Une transition rapide, ou lente ? Avec ou sans Moubarak ? Les chancelleries étrangères hésitent sur la politique à adopter et la rue égyptienne bouillonne toujours. Pour elle, la question est simple : Moubarak doit partir.
Fermeté de la rue, fébrilité du pouvoir, cacophonie diplomatique. La situation n’est pas plus claire en Egypte dimanche, qu’elle ne l’était samedi. Les jeunes représentants des réseaux sociaux du « Mouvement du 6 avril », installés à demeure depuis treize jours Place Tahrir, appellent à un nouveau vendredi de protestation, le « vendredi de la fermeté » avec comme leitmotiv le départ du pouvoir du président Hosni Moubarak, 82 ans, à la tête de son pays depuis 23 ans. Il représente pour eux toutes les tares d’un système verrouillé, rétif aux libertés publiques, marqué par le développement au galop de la corruption et la croissance des inégalités. 40% des Egyptiens vivent aujourd’hui sous le seuil de pauvreté, malgré un taux de croissance honorable de l’économie de l’ordre de 5 % en moyenne sur les cinq dernières années. Une croissance pauvre en emplois pour résorber le nombre toujours croissant de diplômés voués au chômage dès leur sortie de l’université. Les richesses générées sont par ailleurs très mal réparties.

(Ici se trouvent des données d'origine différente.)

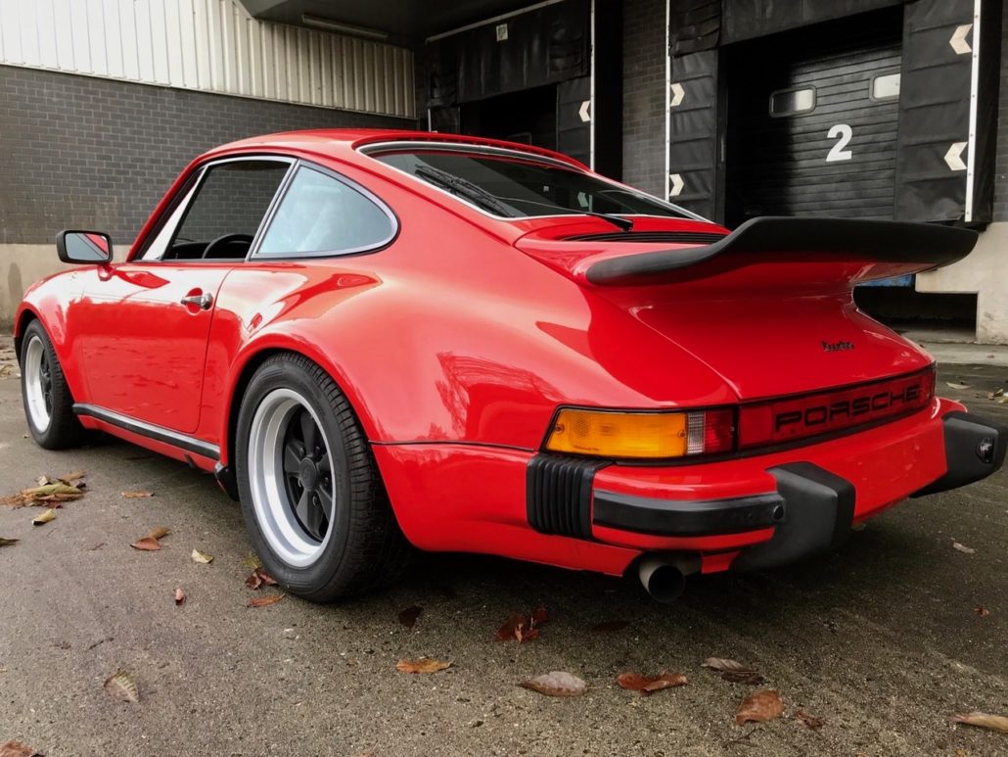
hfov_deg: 63.4
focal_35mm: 28
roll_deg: -0.9
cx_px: 504
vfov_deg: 49.8
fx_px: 816
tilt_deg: -6.0
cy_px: 378
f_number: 1.8
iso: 32
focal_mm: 3.99
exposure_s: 1/100
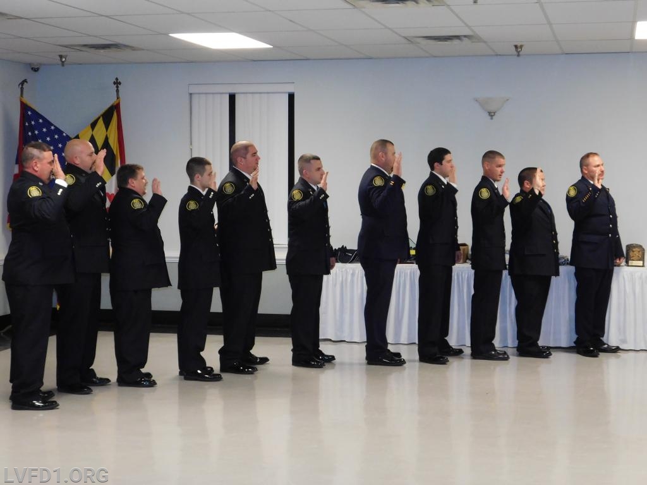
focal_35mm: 66
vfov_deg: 22.3
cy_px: 242
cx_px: 324
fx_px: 1234
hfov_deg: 29.4
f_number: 4.2
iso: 450
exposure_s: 1/30
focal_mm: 11.7
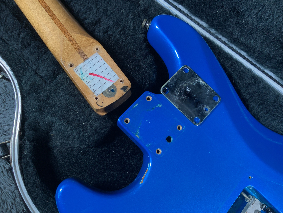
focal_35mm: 29
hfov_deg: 61.7
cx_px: 142
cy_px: 106
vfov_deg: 48.2
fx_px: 237
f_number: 1.8
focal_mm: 3
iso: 40
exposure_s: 1/104
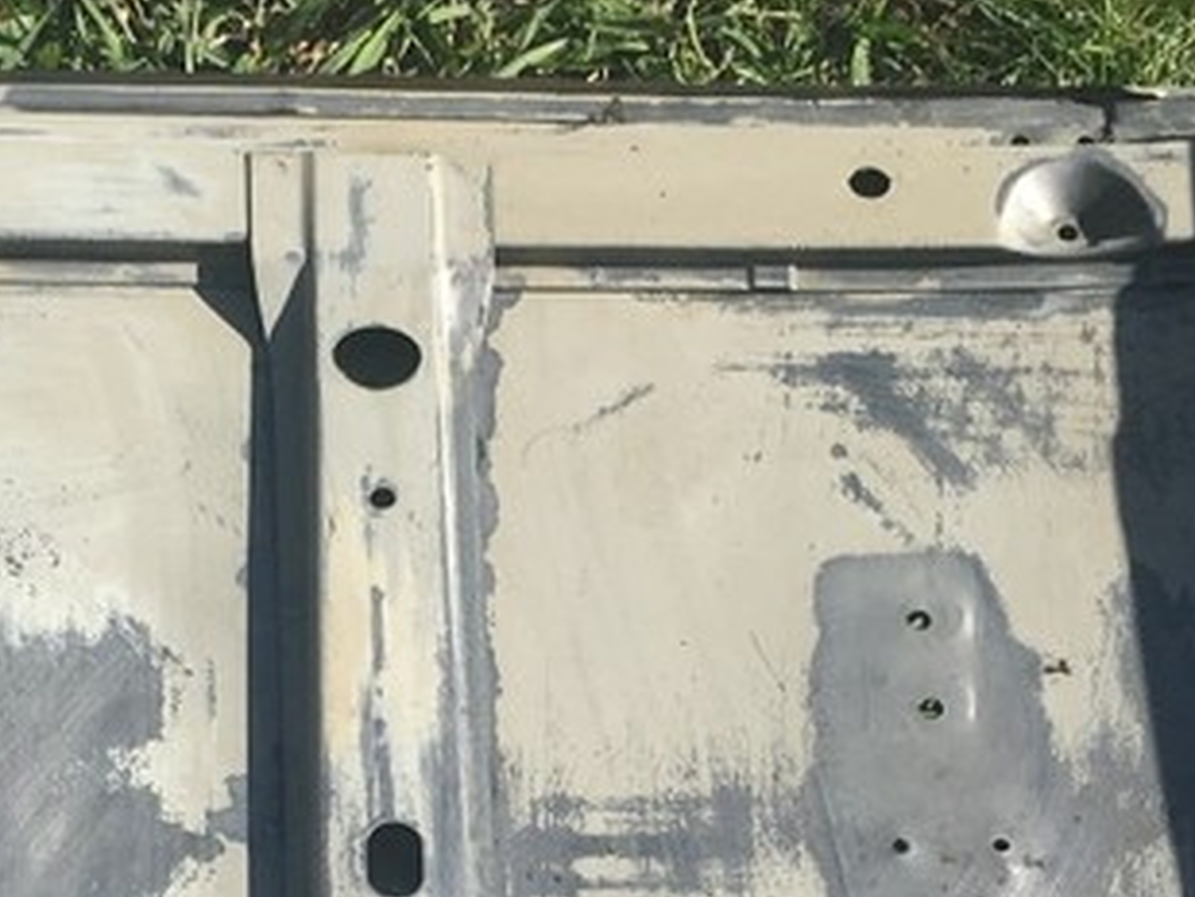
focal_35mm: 96
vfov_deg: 15.0
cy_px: 1032
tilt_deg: -59.0
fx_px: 3315
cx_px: 340
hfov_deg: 20.3
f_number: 2.2
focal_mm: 4.15
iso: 25
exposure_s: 1/1451
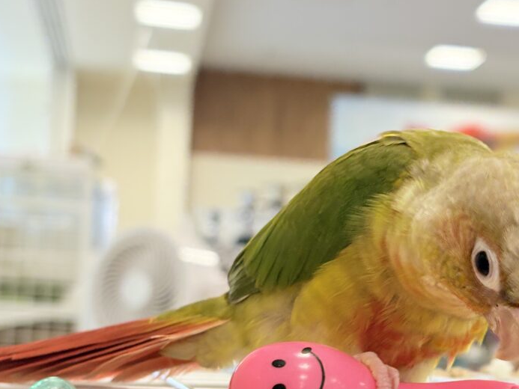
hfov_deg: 21.5
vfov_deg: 16.4
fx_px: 1350
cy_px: 251
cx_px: 405
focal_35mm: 90
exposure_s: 1/100
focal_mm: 5.96
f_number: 1.6
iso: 64
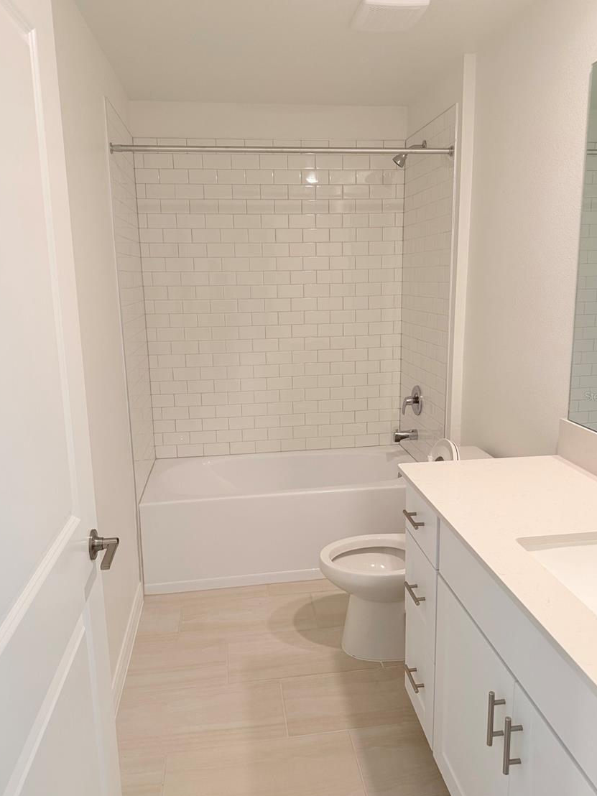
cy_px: 396
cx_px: 313
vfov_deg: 67.3
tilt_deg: -11.5
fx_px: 598
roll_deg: +0.3
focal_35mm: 26
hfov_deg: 53.0
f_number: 1.78
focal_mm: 6.76
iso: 200
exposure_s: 1/120
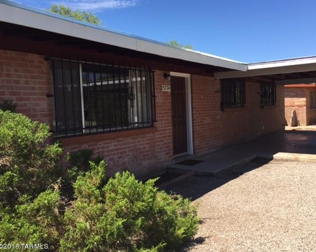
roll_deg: -0.3
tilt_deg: -2.5
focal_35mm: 33
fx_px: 309
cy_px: 120
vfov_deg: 44.5
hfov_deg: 54.1
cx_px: 178
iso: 32
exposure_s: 1/1099
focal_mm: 4.15
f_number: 2.2
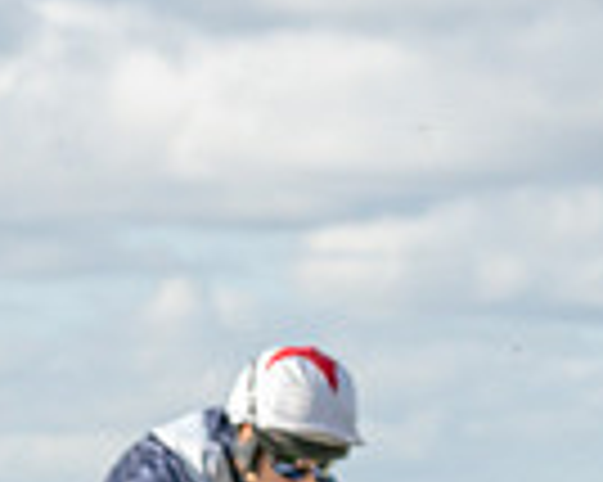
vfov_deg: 3.3
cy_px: 931
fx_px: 8417
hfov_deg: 4.1
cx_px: 599
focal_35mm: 472
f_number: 4
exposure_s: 1/1600
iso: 400
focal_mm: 55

Face à cette fermeté, le pouvoir montre des signes de fébrilité de plus en plus évidents. Il compte sur la lassitude de la population gênée par la fermeture des banques, la pénurie de carburant, les difficultés d’approvisionnement en produits alimentaires, la fermeture forcée des établissements scolaires et des universités. Sans parler de la peur des classes moyennes face aux risques de débordement de la violence entre anti et pro-Moubarak. Après plusieurs jours d’atermoiements, le président décrié s’est décidé à donner un nouveau gage de sa volonté de décrocher du pouvoir en désignant un nouveau bureau exécutif du Parti National Démocrate (PND – au pouvoir). Mais s'il a éliminé son fils, Gamal, de la diection du parti, il en a gardé lui-même la présidence. Les rêves présidentiels de Gamal sont ainsi définitivement enterrés et la « Maison Moubarak » — l'autre fils, Alaa, est sous le coup de diverses accusations de corruption — bien mal en point. Les Etats-Unis ont apprécié ce nouveau pas en avant vers la transition … en demandant d’autres « pas plus significatifs ». En même temps, le vice-président Omar Suleiman, désigné par ses pairs de l’armée pour conduire la manœuvre, a accepté d’ouvrir un dialogue avec l’opposition légale et, pour la première fois depuis un demi siècle, avec les Frères Musulmans. Ces derniers posent comme condition pour se rendre à l’invitation, le départ de Moubarak, la réforme de la constitution, la dissolution des deux chambres du Parlement et la mise sur pied d’un gouvernement d’union nationale chargé d’organiser des élections présidentielle et législatives « honnêtes et transparentes ». Remarque d’un observateur : « si les conditions des Frères Musulmans sont acceptées, il n’y aura plus rien à négocier ».
Sur le front diplomatique, c’est la cacophonie. Américains et Européens sont certes d’accord pour demander que s’ouvre une transition le plus tôt possible. Mais avec ou sans Moubarak ? Telle est la question. Paris et Berlin sont la même ligne : transition, oui, mais sans chaos. Ils divergent cependant sur les délais de passation de pouvoir. Pour Nicolas Sarkozy, relayé par plusieurs journaux français, le plus tôt serait le mieux. Angela Merkel, s’inspirant de sa longue expérience des transitions en Europe de l’est, veut de son côté donner « du temps au temps ». Même tempo lent pour Berlusconi. De Washington, on entend tout et son contraire. Formellement, Barak Obama serait – sans le dire explicitement — pour le départ immédiat de Moubarak. Sa Secrétaire d’Etat Hillary Clinton a répété samedi qu’il fallait craindre « une grosse tempête » dans la région, suggérant une sortie de crise prudente. Elle a pris ainsi le contrepied de son vice-président Joe Biden, qui demande des « mesures immédiates ». Et lorsque l’ancien ambassadeur américain au Caire, Weisner, envoyé spécial d’Obama, s’est risqué à suggérer que la transition « doit être conduite par Moubarak », il s’est fait immédiatement recadrer par tout le monde. Moubarak n’est plus en odeur de sainteté dans le premier cercle du pouvoir à Washington.